▼
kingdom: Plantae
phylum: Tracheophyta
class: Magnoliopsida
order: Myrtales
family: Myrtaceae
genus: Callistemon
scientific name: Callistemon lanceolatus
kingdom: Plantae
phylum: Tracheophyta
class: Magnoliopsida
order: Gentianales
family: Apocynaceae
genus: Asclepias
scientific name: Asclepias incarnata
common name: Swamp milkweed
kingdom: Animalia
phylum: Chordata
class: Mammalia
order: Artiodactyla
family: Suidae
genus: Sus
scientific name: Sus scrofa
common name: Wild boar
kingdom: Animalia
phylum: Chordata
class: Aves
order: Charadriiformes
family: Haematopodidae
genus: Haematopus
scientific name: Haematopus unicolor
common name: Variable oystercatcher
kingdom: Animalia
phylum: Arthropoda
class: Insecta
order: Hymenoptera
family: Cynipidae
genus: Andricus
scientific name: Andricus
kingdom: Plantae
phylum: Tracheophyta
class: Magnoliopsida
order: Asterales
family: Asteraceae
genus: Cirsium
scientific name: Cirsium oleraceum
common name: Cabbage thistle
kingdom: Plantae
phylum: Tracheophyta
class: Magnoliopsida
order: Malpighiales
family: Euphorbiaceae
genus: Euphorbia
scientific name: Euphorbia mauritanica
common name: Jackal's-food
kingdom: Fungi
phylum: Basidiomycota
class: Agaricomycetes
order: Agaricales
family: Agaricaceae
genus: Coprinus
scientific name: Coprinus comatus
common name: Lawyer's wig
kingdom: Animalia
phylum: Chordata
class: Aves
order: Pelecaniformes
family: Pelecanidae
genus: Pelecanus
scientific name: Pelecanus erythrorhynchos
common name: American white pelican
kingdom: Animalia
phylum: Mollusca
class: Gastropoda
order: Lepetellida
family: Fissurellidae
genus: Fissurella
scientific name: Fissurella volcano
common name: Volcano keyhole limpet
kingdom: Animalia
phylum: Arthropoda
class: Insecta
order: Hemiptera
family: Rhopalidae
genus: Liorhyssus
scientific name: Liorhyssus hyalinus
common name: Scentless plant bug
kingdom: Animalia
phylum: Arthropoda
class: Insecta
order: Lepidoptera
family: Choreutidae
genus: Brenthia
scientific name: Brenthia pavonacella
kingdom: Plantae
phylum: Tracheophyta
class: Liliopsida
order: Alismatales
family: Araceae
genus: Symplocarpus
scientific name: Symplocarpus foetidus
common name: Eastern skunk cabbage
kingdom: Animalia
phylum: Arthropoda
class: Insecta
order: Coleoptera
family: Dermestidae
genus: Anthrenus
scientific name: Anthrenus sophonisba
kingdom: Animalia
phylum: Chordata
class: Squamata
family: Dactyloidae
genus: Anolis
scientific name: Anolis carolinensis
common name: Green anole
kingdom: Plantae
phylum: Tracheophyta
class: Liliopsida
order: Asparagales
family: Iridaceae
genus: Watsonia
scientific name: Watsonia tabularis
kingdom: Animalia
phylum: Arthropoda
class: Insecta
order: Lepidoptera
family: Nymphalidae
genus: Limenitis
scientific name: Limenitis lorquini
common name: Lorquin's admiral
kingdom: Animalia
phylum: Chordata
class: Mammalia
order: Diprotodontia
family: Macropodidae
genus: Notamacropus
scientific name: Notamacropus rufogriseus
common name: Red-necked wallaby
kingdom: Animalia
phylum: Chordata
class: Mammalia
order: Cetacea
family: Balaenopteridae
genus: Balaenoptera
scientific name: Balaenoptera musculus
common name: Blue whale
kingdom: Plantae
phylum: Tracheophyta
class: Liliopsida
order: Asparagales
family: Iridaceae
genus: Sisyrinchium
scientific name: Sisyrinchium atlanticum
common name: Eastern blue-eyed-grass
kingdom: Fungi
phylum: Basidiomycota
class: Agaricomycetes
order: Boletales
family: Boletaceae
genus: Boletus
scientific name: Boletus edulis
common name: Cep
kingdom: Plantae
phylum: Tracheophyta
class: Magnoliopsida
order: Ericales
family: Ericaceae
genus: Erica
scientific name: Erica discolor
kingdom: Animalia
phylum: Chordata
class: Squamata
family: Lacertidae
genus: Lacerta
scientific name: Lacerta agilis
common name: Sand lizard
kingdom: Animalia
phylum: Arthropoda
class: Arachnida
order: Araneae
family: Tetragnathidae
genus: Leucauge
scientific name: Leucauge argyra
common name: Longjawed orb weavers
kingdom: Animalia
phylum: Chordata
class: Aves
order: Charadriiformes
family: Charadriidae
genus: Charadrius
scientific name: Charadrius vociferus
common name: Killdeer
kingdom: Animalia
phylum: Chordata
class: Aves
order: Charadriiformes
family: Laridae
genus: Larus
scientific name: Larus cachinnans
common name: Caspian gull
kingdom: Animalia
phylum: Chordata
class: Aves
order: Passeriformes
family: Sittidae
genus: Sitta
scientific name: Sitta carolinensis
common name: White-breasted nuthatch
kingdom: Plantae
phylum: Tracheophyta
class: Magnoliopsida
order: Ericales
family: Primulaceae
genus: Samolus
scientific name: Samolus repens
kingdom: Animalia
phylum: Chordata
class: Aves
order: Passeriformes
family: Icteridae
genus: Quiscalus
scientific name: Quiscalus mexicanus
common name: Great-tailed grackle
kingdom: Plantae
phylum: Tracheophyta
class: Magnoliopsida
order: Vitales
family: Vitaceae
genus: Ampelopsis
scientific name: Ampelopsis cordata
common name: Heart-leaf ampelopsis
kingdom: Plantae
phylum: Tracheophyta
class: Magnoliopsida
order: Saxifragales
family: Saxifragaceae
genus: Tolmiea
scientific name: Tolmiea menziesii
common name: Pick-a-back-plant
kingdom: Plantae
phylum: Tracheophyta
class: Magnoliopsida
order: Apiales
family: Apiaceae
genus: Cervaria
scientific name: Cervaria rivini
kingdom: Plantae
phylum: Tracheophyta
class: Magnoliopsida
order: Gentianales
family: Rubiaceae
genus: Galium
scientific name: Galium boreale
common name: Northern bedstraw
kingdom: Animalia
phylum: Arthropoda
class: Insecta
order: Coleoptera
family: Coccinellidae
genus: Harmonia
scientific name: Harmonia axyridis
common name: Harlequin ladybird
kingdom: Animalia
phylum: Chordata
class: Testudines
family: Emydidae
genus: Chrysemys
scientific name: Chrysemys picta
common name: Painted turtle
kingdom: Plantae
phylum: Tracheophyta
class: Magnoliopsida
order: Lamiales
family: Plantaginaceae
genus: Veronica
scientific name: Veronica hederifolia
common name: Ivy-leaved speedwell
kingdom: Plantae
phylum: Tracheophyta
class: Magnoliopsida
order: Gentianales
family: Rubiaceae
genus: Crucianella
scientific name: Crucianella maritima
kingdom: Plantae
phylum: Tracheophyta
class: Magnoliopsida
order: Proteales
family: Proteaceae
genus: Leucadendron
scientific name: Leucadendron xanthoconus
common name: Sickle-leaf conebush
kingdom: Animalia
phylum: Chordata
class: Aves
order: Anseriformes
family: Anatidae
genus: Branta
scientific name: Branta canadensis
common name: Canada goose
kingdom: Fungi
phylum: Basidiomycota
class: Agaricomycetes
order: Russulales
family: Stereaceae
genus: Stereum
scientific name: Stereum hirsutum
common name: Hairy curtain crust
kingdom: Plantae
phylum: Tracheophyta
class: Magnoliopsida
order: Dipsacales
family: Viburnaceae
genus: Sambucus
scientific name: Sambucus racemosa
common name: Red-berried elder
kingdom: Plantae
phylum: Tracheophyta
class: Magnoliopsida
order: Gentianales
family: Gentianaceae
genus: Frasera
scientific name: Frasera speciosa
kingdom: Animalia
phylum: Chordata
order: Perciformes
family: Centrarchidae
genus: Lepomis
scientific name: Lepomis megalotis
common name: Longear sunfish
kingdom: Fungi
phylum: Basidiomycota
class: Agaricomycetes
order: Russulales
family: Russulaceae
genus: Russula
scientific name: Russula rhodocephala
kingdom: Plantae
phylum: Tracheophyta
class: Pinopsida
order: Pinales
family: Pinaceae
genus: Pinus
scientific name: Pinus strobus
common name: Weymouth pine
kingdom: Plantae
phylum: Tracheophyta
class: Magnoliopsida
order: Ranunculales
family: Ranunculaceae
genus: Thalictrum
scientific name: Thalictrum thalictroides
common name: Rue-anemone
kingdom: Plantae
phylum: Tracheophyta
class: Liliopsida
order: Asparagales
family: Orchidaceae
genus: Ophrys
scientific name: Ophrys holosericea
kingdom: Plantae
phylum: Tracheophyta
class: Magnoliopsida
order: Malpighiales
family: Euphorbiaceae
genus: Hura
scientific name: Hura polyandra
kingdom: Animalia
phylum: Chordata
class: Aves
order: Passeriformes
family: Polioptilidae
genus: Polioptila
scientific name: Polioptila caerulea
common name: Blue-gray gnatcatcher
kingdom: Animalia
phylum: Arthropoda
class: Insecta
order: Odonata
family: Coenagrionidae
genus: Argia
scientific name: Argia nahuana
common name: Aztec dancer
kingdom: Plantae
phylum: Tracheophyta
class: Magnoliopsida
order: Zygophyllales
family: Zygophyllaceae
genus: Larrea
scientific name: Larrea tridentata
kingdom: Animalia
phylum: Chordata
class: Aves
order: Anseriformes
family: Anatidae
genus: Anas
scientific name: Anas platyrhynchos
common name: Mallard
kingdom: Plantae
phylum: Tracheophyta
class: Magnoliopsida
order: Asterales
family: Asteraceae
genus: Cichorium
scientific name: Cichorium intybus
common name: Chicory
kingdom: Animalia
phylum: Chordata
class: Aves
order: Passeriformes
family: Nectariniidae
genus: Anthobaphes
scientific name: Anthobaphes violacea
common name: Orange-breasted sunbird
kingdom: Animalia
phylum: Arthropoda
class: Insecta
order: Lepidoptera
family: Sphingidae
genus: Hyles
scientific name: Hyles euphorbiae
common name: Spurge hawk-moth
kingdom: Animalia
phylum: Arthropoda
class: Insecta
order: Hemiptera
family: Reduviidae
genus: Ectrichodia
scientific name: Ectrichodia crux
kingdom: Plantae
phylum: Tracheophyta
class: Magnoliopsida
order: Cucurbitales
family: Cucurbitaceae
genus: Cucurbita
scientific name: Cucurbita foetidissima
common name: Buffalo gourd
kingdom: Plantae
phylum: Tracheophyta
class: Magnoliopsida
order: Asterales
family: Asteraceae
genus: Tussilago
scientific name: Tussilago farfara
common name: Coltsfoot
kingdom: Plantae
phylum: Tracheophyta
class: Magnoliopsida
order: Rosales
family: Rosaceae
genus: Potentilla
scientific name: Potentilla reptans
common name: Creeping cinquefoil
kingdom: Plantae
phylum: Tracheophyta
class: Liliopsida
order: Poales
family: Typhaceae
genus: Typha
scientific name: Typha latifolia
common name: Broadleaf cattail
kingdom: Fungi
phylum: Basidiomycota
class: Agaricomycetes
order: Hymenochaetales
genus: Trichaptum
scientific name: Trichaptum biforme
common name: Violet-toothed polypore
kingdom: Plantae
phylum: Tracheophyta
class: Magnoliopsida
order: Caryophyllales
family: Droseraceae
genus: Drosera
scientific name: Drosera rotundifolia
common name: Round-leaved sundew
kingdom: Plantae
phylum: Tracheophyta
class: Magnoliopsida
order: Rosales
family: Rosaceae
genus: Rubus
▲
WORK TO DO: Format the part of the records that opens with the line containing "family: Nymphalidae" and closes with the line containing "genus: Erica" as a two-column CSV with the headers rank and name. Give one row per line, put each field in double quotes, and replace any line breaks with spaces.

OUTPUT:
rank,name
"family:","Nymphalidae"
"genus:","Limenitis"
"scientific name:","Limenitis lorquini"
"common name:","Lorquin's admiral"
"kingdom:","Animalia"
"phylum:","Chordata"
"class:","Mammalia"
"order:","Diprotodontia"
"family:","Macropodidae"
"genus:","Notamacropus"
"scientific name:","Notamacropus rufogriseus"
"common name:","Red-necked wallaby"
"kingdom:","Animalia"
"phylum:","Chordata"
"class:","Mammalia"
"order:","Cetacea"
"family:","Balaenopteridae"
"genus:","Balaenoptera"
"scientific name:","Balaenoptera musculus"
"common name:","Blue whale"
"kingdom:","Plantae"
"phylum:","Tracheophyta"
"class:","Liliopsida"
"order:","Asparagales"
"family:","Iridaceae"
"genus:","Sisyrinchium"
"scientific name:","Sisyrinchium atlanticum"
"common name:","Eastern blue-eyed-grass"
"kingdom:","Fungi"
"phylum:","Basidiomycota"
"class:","Agaricomycetes"
"order:","Boletales"
"family:","Boletaceae"
"genus:","Boletus"
"scientific name:","Boletus edulis"
"common name:","Cep"
"kingdom:","Plantae"
"phylum:","Tracheophyta"
"class:","Magnoliopsida"
"order:","Ericales"
"family:","Ericaceae"
"genus:","Erica"